#### EXERCISE DETAILS:
Return, without any alteration, every line of the listing from its first line through the line containing "В этом разделе будут помещены", with that line included.

+ + + + +

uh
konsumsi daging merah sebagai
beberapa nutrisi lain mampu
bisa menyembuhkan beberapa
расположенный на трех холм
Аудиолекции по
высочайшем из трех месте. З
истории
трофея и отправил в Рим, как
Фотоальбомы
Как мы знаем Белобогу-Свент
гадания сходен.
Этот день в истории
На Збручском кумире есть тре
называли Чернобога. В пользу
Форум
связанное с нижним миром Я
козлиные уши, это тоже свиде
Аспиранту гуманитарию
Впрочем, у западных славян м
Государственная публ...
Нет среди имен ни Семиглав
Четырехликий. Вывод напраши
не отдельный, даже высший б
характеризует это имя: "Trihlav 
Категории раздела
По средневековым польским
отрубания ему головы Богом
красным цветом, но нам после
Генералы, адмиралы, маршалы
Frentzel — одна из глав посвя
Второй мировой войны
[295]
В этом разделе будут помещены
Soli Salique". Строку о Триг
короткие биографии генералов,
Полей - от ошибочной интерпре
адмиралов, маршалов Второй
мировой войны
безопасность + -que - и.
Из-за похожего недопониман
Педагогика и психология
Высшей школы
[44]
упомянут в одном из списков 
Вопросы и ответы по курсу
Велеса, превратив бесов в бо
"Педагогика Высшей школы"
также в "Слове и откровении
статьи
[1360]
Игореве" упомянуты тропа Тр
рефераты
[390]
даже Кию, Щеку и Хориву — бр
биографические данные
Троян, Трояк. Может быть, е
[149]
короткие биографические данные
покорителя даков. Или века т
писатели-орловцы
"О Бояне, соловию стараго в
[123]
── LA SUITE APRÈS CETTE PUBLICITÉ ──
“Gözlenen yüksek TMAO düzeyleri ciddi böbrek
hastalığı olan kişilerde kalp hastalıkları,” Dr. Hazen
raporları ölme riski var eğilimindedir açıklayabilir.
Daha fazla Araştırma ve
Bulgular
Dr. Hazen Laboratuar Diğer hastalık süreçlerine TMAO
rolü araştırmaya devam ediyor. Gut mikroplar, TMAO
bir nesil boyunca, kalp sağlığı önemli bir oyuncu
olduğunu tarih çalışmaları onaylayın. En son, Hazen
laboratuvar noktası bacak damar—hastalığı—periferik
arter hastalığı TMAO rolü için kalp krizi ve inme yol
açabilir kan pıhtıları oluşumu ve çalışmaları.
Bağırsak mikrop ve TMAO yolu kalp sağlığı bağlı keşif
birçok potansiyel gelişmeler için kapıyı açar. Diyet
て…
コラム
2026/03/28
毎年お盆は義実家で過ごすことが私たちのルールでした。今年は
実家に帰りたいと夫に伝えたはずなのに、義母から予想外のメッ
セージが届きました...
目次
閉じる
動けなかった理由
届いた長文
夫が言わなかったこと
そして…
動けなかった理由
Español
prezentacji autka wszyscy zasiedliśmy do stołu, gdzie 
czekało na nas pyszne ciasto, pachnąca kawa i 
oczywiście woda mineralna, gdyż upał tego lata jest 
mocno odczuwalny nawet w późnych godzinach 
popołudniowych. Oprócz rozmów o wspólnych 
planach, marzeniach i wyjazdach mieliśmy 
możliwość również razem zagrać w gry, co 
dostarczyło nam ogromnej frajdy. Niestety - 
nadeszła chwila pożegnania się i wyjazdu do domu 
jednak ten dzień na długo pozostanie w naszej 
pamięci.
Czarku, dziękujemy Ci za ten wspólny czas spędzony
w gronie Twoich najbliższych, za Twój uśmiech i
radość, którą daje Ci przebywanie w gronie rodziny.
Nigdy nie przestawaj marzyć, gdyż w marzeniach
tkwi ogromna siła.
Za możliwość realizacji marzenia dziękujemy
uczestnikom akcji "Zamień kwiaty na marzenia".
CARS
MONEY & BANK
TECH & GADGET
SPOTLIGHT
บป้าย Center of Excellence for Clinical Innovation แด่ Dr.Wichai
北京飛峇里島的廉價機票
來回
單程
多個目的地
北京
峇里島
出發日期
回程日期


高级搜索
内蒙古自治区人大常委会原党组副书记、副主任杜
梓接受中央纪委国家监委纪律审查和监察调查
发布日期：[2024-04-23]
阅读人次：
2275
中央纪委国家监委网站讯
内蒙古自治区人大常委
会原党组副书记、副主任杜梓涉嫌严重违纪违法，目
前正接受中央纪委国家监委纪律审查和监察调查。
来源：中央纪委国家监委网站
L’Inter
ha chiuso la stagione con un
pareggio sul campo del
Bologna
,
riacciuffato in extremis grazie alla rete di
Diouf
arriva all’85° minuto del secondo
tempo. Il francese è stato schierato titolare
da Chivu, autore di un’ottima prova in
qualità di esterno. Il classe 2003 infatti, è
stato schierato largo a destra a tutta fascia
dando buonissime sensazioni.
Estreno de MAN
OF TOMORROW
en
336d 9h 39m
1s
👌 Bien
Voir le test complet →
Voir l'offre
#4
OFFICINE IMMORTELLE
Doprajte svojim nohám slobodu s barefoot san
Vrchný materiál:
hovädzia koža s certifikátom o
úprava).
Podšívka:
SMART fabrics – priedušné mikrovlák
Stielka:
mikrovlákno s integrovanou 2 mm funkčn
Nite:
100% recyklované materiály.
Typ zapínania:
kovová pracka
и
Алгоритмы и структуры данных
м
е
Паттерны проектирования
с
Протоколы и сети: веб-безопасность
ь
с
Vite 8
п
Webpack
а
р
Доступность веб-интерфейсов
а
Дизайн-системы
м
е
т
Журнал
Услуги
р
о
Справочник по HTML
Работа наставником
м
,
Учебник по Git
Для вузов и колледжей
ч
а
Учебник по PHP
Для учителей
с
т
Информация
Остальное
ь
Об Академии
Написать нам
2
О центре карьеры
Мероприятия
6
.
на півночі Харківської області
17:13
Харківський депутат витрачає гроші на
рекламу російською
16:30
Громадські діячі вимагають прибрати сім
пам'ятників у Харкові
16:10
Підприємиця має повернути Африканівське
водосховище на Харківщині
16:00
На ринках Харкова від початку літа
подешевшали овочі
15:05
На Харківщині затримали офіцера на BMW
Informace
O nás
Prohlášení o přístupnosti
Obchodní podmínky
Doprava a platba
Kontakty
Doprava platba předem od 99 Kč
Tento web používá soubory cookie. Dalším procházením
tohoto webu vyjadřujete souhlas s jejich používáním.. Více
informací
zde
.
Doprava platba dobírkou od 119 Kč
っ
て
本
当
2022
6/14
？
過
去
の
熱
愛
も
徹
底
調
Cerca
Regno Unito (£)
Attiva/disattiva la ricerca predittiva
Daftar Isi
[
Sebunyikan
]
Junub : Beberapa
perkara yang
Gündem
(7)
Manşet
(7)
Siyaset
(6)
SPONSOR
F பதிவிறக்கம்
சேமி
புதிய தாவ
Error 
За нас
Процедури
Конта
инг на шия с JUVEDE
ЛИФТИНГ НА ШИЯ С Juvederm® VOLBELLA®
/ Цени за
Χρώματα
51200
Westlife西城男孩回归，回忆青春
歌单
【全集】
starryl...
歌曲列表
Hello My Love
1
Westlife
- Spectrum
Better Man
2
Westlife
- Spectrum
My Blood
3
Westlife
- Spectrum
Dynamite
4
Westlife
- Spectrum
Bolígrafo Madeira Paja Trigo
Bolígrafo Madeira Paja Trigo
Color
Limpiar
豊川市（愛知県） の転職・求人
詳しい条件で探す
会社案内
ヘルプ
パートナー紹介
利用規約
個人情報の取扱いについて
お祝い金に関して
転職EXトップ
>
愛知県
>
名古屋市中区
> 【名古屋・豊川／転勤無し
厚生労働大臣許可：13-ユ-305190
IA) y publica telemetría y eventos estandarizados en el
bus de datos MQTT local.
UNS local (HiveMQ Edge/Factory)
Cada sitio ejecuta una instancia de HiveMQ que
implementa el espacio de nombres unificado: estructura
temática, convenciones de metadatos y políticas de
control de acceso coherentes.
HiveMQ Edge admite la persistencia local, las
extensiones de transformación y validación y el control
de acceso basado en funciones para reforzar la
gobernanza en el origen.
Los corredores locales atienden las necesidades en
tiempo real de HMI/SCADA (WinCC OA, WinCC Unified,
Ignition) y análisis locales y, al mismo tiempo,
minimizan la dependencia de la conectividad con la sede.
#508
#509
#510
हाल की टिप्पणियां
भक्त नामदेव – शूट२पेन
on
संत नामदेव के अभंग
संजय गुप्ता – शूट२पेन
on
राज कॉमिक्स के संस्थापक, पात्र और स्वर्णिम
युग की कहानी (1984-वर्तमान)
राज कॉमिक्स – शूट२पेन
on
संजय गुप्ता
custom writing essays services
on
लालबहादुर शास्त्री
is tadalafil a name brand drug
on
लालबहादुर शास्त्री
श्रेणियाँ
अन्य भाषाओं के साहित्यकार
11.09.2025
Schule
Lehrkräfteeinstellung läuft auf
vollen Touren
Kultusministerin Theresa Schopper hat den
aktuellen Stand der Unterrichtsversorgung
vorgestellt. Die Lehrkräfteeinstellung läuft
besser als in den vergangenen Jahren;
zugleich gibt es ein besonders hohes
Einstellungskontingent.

+ + + + +

#### SOLUTION TO THE PROBLEM:
uh
konsumsi daging merah sebagai
beberapa nutrisi lain mampu
bisa menyembuhkan beberapa
расположенный на трех холм
Аудиолекции по
высочайшем из трех месте. З
истории
трофея и отправил в Рим, как
Фотоальбомы
Как мы знаем Белобогу-Свент
гадания сходен.
Этот день в истории
На Збручском кумире есть тре
называли Чернобога. В пользу
Форум
связанное с нижним миром Я
козлиные уши, это тоже свиде
Аспиранту гуманитарию
Впрочем, у западных славян м
Государственная публ...
Нет среди имен ни Семиглав
Четырехликий. Вывод напраши
не отдельный, даже высший б
характеризует это имя: "Trihlav 
Категории раздела
По средневековым польским
отрубания ему головы Богом
красным цветом, но нам после
Генералы, адмиралы, маршалы
Frentzel — одна из глав посвя
Второй мировой войны
[295]
В этом разделе будут помещены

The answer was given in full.